Earlier this year, Wikimedia executive director Sue Gardner proposed to centralize fundraising activities and to move beyond geography-based chapter associations as the primary means of organizing (see “Redrawing the Borders of Wikimedia Governance: Turning the Money Screw“). Her move has inspired severe criticism and respective responses by prominent chapter organizations such as Germany, Italy and several chapters of Spanish-speaking countries. Specifically Wikimedia Germany, the largest chapter in terms of both members and fundraising, invested heavily in a detailed counterproposal entitled “Wikimedia’s culture of sharing: Remarks on common goals, localized fundraising and global action“.

A good impression of the intensity and the front lines of this debate is provided by the comments on a blog post by Wikimedia board member Stu West, where he explained “Why [he] supported the Board letter on fundraising“. The discussion thread also nicely illustrates the challenge of transnational governance, when West is accused of being US-centric:

There is a world outside the U.S. where people act according to different standards and think and decide differently. Our movement has to pay tribute to this fact.

After two months of discussion, Gardner has recently presented a revised version of her recommendations and asked the Foundation’s board to decide on it. The most controversial clause of her initial proposal is still part of her final list of recommendations:

Recommendation #3

To support a broader and more inclusive decision-making process for funds distribution, the Wikimedia Foundation will create a volunteer-driven body (working title: the Funds Dissemination Committee, or FDC) whose sole purpose will be to make recommendations to the Wikimedia Foundation for funding activities and initiatives in support of the mission goals of the Wikimedia movement. All funds raised via the Wikimedia project sites will be distributed via the recommendations of the FDC, with the exception of Wikimedia Foundation core operating costs and the operating reserve as described above.

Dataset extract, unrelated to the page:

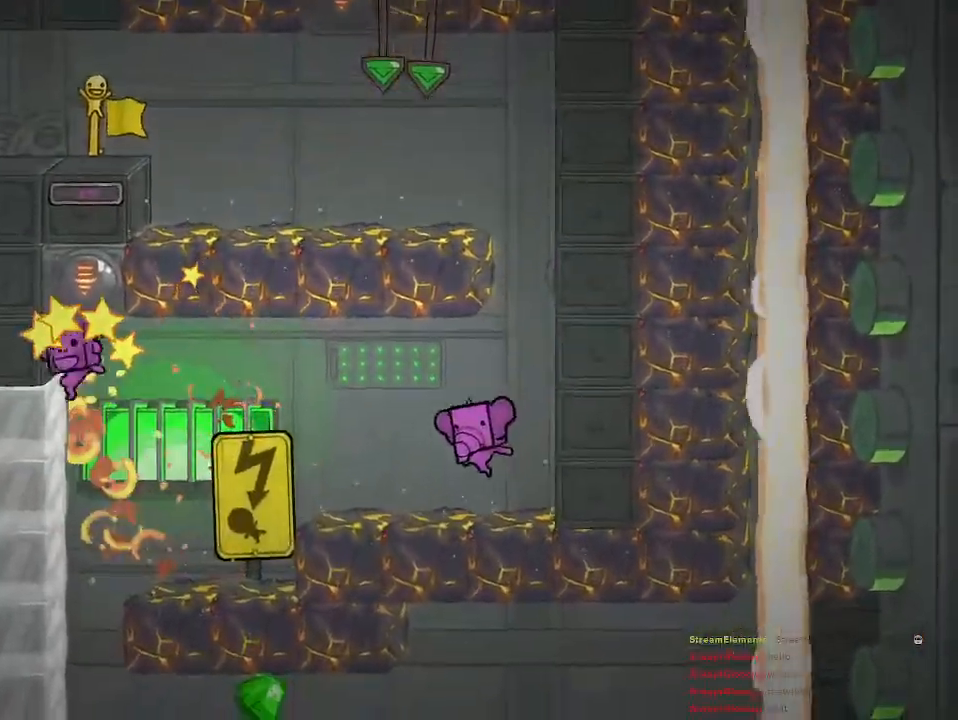
{"buttons": [], "left_stick": "left", "right_stick": "center", "events": []}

With regard to fundraising, her recommendation is that “[a]ll donations received from visitors to Wikimedia project sites will be received and processed by the Wikimedia Foundation.” However, Gardner also leaves a door open by providing an “Alternate recommendation #3”, where it would be up to the executive director – currently herself – to decide “about whether chapters can payment-process Wikimedia project donations on a case-by-case basis”.

So, even in the case of the alternate recommendation, all fundraising activities would be centralized and fund dissemination would be delegated to a body that does not exist and whose composition and decision-making procedures are completely unknown, yet.

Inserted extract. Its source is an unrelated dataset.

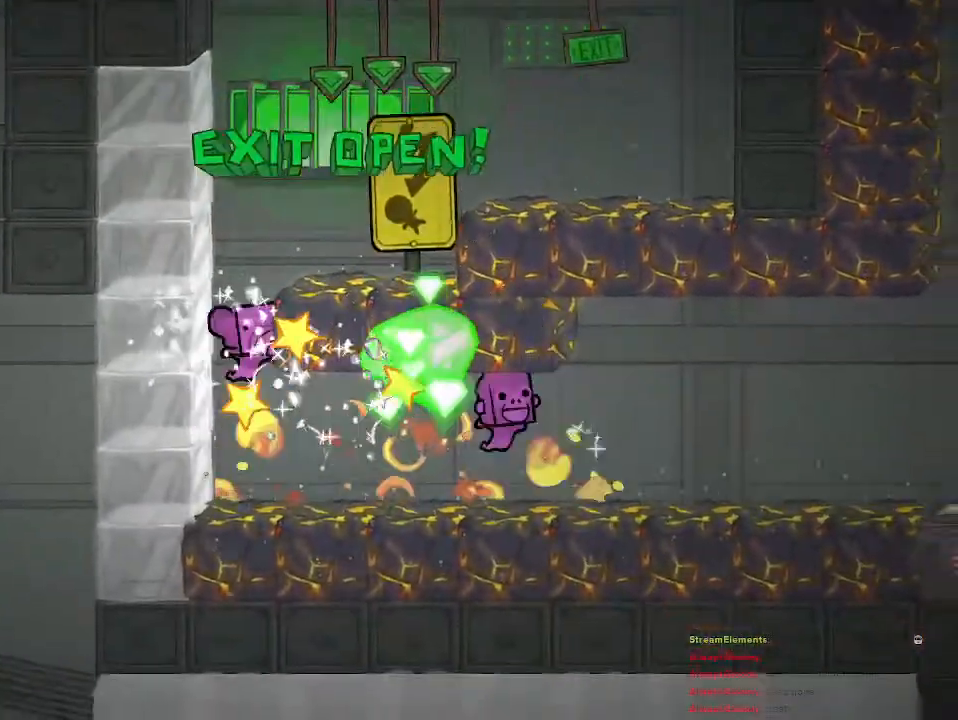
{"buttons": [], "left_stick": "left", "right_stick": "center", "events": [[283, "left_stick", "center"], [383, "left_stick", "left"]]}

As of today, it is unclear how the Wikimedia Board will decide on the issue. In any case, we are observing the biggest showdown between the focal Wikimedia Foundation and the local Wikimedia chapter organizations so far.

Furthermore, we can observe another and probably unintended consequence of this showdown. Wikimedia chapter representatives pushed forward plans to establish a formal “Chapters Council/Association” comprising Wikimedia Chapters. While having been discussed for years, the recent open conflict obviously helped to close the ranks among chapters and provided motivation to actually implement the idea. The resulting meta-organization (Ahrne and Brunsson 2008) shall, according to the current proposal, not only function as an international counterpart to the Wikimedia Foundation representing chapter interests but also formalize the selection process for the two chapter-selected seats on the Foundation Board.

Ziko van Dijk, Wikipedian and member in the German and Dutch Wikimedia chapters, has visualized what the future Wikimedia governance structure could look like if both the “Funds Dissemination Committee” and the “Chapters Association” were to be established.

By Ziko van Dijk (CC-BY-SA-3.0)

Looking at the overall process of (re-)negotiating Wikimedia governance, I find three observations particularly noteworthy. First, with the growing amount of funds raised, distribution conflicts have risen, too. While there is more money to be spent on Wikimedia activities than ever before, we can also see more fund-related conflicts than ever before.

Second, the whole conflict is fought out by representatives of the formal organizational bodies. The majority of Wikipedians – editors and administrators – seem to be rather uninterested in these governance issues.

Third, the case points to the importance of intellectual property rights for the distribution of power, even in open and collaborative projects such as Wikimedia. The reason why the Wikimedia Foundation has so much leverage is simply that the Foundation owns the Wikipedia trademark. And while the Creative Commons license of Wikipedia’s content would allow the community to fork and continue with the open encyclopedia outside of the foundation, this would only be possible under a different label. So even though all of Wikipedia’s content is provided by volunteers and all Wikimedia chapters are legally independent associations, the focal Wikimedia Foundation seems to hold the whip hand due to owning the Wikipedia trademark.